Sirius grinned widely as he scrambled onto the bed and made himself comfortable. He had known he could trust Kathleen to read the books. She had few books of her own, and a passion for reading. Once, she had even read him a book of Duffie’s on how to make pottery.

She began on the rock-book, because it was on top. “Schist and gneiss,” Kathleen read, “are igneous formations of the Pre-Cambrian era. Oh, Leo, I don’t think this is very interesting. Metamorphic rocks of high mineral content are to be found as follows—Leo, I don’t know how to say half of this. Shall we try the other book instead?”

She picked up the galaxy-book. It was written in slightly easier words and soon had both of them fascinated. Kathleen was awed and amazed at the thought of stars and planets wheeling around through infinite space. Sirius was amazed at how much humans had discovered, sitting on Earth and whizzing around once every day. They had contrived to measure this, record that and calculate what they could not see. They had a picture of the universe which bore about as much relation to the universe Sirius knew as a Police Identikit picture did to a real person. But he was astonished they had a picture at all.

“It’s about luminaries,” he explained to Tibbles, when she came through the window to join them. “Do you know about them?”

“The bright people who come and talk to our Sun sometimes?” she said. “They’re a bit big to notice me. I’d have to be as big as Earth before I could get to know them. And I don’t understand the language anyway. Does the Earth count as one of them?”

“Earth is a planet,” Sirius told her. “It spins round the sun.”

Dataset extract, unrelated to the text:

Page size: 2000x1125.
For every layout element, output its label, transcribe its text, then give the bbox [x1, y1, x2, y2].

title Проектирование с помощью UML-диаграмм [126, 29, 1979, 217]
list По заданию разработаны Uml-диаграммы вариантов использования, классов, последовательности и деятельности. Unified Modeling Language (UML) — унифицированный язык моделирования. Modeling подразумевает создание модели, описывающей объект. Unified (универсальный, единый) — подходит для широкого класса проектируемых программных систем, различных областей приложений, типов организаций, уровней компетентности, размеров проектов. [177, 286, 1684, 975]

“That accounts for it,” Tibbles said, humping up into a tuffet under Sirius’s nose. “The top of my back itches. Just along my spine.”

“Accounts for what?” Sirius asked, licking obligingly.

“The way Earth speaks our languages,” said Tibbles. “I knew that it must be different.”

“Do listen to this, Leo!” Kathleen cried out. “It’s about the Dog Star. Sirius, Alpha Canis Major, often called the Dog Star, is only some eight and a half light-years distant from our Solar System. Since it is twice as hot as our sun, its brightness and characteristic green color make it a notable object in our winter sky. Why didn’t I know that before? I should have called you Sirius, Leo. It’s exactly right for you. I wish I’d known! You’re in Canis Major—that’s the Great Dog—and that’s Orion’s dog, Leo. I knew about Orion, too! My daddy showed me Orion’s belt once, when I was little. You’re in the same stardrift as the Great Bear—and us, I think, though it doesn’t say very clearly—and you’re a lovely bright green. Oh—and you’ve got a Companion that’s a white dwarf, about half the size of our sun. Tibbles, you must be his Companion.”

Sirius could not avoid sighing heavily. Someone from Castor had his green sphere now, and his Companion too.

“Don’t be sad,” said Kathleen. “I was just joking. It’s far too late to change your name now. You’re still Leo.”

She went on to read of the other stars. Sirius sighed once or twice more, as he recognized friends of his from the book’s descriptions: Betelgeuse, Procyon, Canopus and Aldebaran, Rigel, Dubhe, Mizar and Phad. He wondered if he would ever see them again. But he was glad to see, from the way the book talked, that Basil was unlikely to have learned anything helpful about Zoi. The people who wrote the book might be able to measure spheres, and their effulgence, and their distance apart, but they seemed to think they were as lifeless and mechanical as the marbles Robin sometimes rolled around the yard.